> Activity
Hand back the entries exactly as written, minus every picture.

> Records shown
------------------------------------
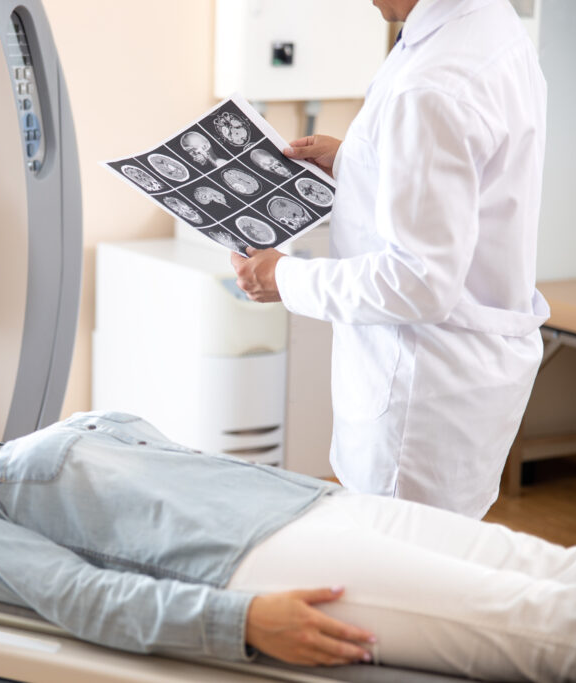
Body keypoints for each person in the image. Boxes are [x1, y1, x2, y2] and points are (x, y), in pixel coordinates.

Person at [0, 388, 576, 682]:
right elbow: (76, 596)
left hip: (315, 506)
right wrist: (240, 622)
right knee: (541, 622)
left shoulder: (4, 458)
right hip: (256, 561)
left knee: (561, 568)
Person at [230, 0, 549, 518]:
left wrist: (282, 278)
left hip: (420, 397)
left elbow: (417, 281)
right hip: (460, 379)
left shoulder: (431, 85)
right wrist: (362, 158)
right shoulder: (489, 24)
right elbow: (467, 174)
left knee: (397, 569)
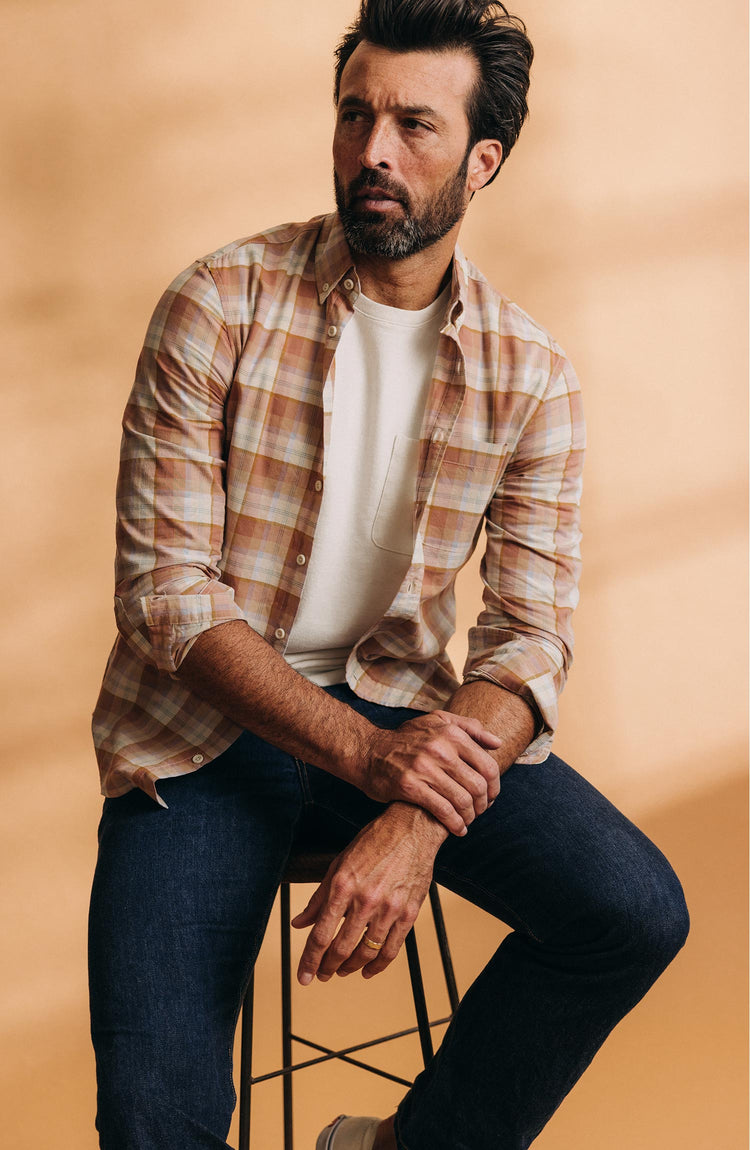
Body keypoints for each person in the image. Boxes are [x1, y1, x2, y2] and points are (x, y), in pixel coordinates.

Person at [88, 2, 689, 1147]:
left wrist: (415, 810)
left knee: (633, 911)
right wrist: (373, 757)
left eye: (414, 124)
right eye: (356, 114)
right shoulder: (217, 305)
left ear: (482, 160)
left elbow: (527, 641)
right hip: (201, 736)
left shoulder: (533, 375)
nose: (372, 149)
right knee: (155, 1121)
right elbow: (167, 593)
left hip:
------------------------------------
> Exercise answer
Body keypoints for each person in the image. Boxes are [x1, y1, x2, y2] and points are (x, y), in pixel coordinates.

Person at [0, 388, 576, 682]:
right elbow: (76, 596)
left hip: (315, 506)
right wrist: (240, 622)
right knee: (541, 622)
left shoulder: (4, 458)
right hip: (256, 561)
left knee: (561, 568)
Person at [230, 0, 549, 518]:
left wrist: (282, 278)
left hip: (420, 397)
left elbow: (417, 281)
right hip: (460, 379)
left shoulder: (431, 85)
right wrist: (362, 158)
right shoulder: (489, 24)
right elbow: (467, 174)
left knee: (397, 569)
Body keypoints for each person in the image. Boxes are [x1, y1, x2, y2] and points are (x, y), in pixel coordinates.

Person at [88, 2, 689, 1147]:
left wrist: (415, 810)
left knee: (633, 911)
right wrist: (373, 757)
left eye: (414, 124)
right eye: (356, 114)
right shoulder: (217, 305)
left ear: (482, 160)
left elbow: (527, 641)
right hip: (201, 736)
left shoulder: (533, 375)
nose: (372, 149)
right knee: (155, 1121)
right elbow: (167, 593)
left hip:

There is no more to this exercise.